Taking
Stock
IPO Power
When UPS started talking about going public, it got me thinking about
IPOs' potential. The package-delivery company did well, of course it was 10 times
oversubscribed and closed up 35 percent from its offering price on its first day.
Not bad, but it was difficult if not impossible for small investors
to get a piece of that action. So I decided to take a look at Virginia's
IPOs for 1999: Of eight public offerings by Virginia companies, four are up from the
offering price and four are down.
That would seem to suggest that Virginia IPO investors had a 50-50 chance of making
money this year. Not so. If they had bought 100 shares of each stock at the offering
price, they would have spent $11,600. And by Nov. 9, their IPO portfolios would have been
worth $23,886. They would have more than doubled their money despite the fact that half of
their stocks went down. You can only lose 100 percent of an investment; there's much
greater potential on the upside. On Nov. 9 Trex, which makes a wood-plastic hybrid decking
product, was up 219 percent; Cysive, a software engineering company with an e-commerce
spin, was up 264 percent; and Proxicom, an e-commerce, intranet and extranet developer,
was up 633 percent.
"It's been an incredibly prolific year for IPOs across the board, but particularly
in technology," says Philip Facchina, managing director and head of technology
investment banking at Arlington-based Friedman Billings Ramsey. Not only have tech
companies been rolling out of the gate in record numbers, but explosive pricing at the
offering and afterward is sending sparks across the ticker.
Friedman Billings Ramsey was a co-manager on both the Proxicom and Cysive offerings.
"Those companies really are in the thick of enabling companies to conduct businesses
on the Internet," Facchina says. He notes that Proxicom has continued to trade up,
even following a secondary offering in October. "Everybody believes technology is
going to drive the 21st century, and capital markets have given a lot of latitude to allow
people to develop business plans they think will drive the new economy."

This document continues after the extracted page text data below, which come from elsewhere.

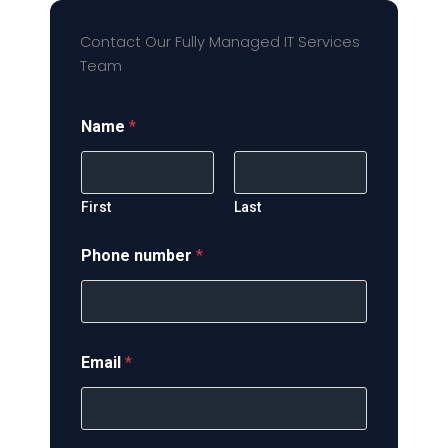
Contact Our Fully Managed IT Services
Team
Name
*
First
Last
Phone number
*
Email
*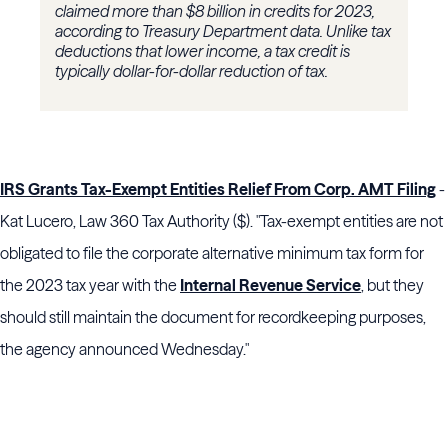
claimed more than $8 billion in credits for 2023,
according to Treasury Department data. Unlike tax
deductions that lower income, a tax credit is
typically dollar-for-dollar reduction of tax.
I
RS Grants Tax-Exempt Entities Relief From Corp. AMT Filing
-
Kat Lucero, Law 360 Tax Authority ($). "Tax-exempt entities are not
obligated to file the corporate alternative minimum tax form for
the 2023 tax year with the
Internal Revenue Service
, but they
should still maintain the document for recordkeeping purposes,
the agency announced Wednesday."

The numbers are all the more interesting because these IPOs are more available to
retail buyers. Public offerings used to be the province of institutional buyers. Now
brokerages and securities companies FBR.com among them are putting
individual investors on an equal footing by letting them in at the offering price.

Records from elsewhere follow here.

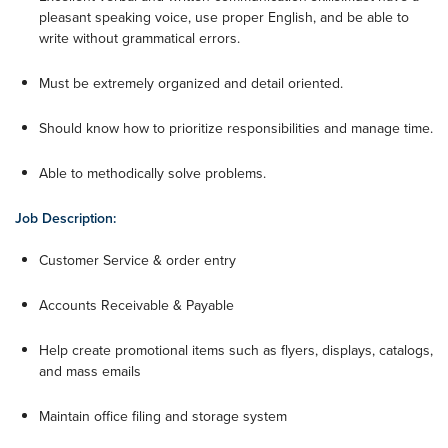
pleasant speaking voice, use proper English, and be able to
write without grammatical errors.
Must be extremely organized and detail oriented.
Should know how to prioritize responsibilities and manage time.
Able to methodically solve problems.
Job Description:
Customer Service & order entry
Accounts Receivable & Payable
Help create promotional items such as flyers, displays, catalogs,
and mass emails
Maintain office filing and storage system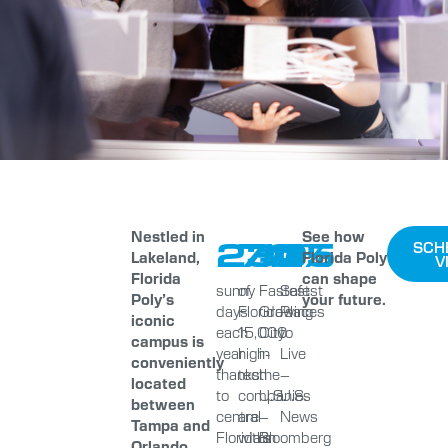
Nestled in
See how
230
70%
#1
#5
SCH
Lakeland,
Florida Poly
V
Florida
can shape
sunny
of
Fastest
Safest
Poly’s
your future.
days
Florida’s
Growing
Places
iconic
each
15,000
City
to
campus is
year
high-
in
Live
conveniently
thanks
tech
the
–
located
to
companies
U.S.
U.S.
between
central
are
–
News
Tampa and
Florida’s
within
Bloomberg
Orlando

There are two pending IPOs in the commonwealth. Arlington-based Tele-corp PCS Inc.
(Nasdaq, TLCP) in October registered its intent to offer 7.8 million shares at $16 to $18
per share. The company has personal communications systems licenses covering eight of the
country's 100 largest metro markets. AT&T is the largest investor it
contributed the PCS licenses and owns about 18 percent of the company. The tie with the
long-distance giant gives Telecorp such benefits as AT&T branding, a big plus in the
growing wireless market. Herndon-based Lifemind-ers.com Inc. (Nasdaq, LMIN) in late
September registered its intent to go public. The company does direct marketing via
e-mail.
"Looking at 2000, we would expect that the mid-Atlantic region, and Northern
Virginia particularly, would be very exciting from an IPO standpoint," Facchina
predicts. His company is already working with a number of e-commerce and Internet
companies that are preparing to take themselves public. "If the capital markets stay
healthy, we in the metro Washington area can look forward to a strong year."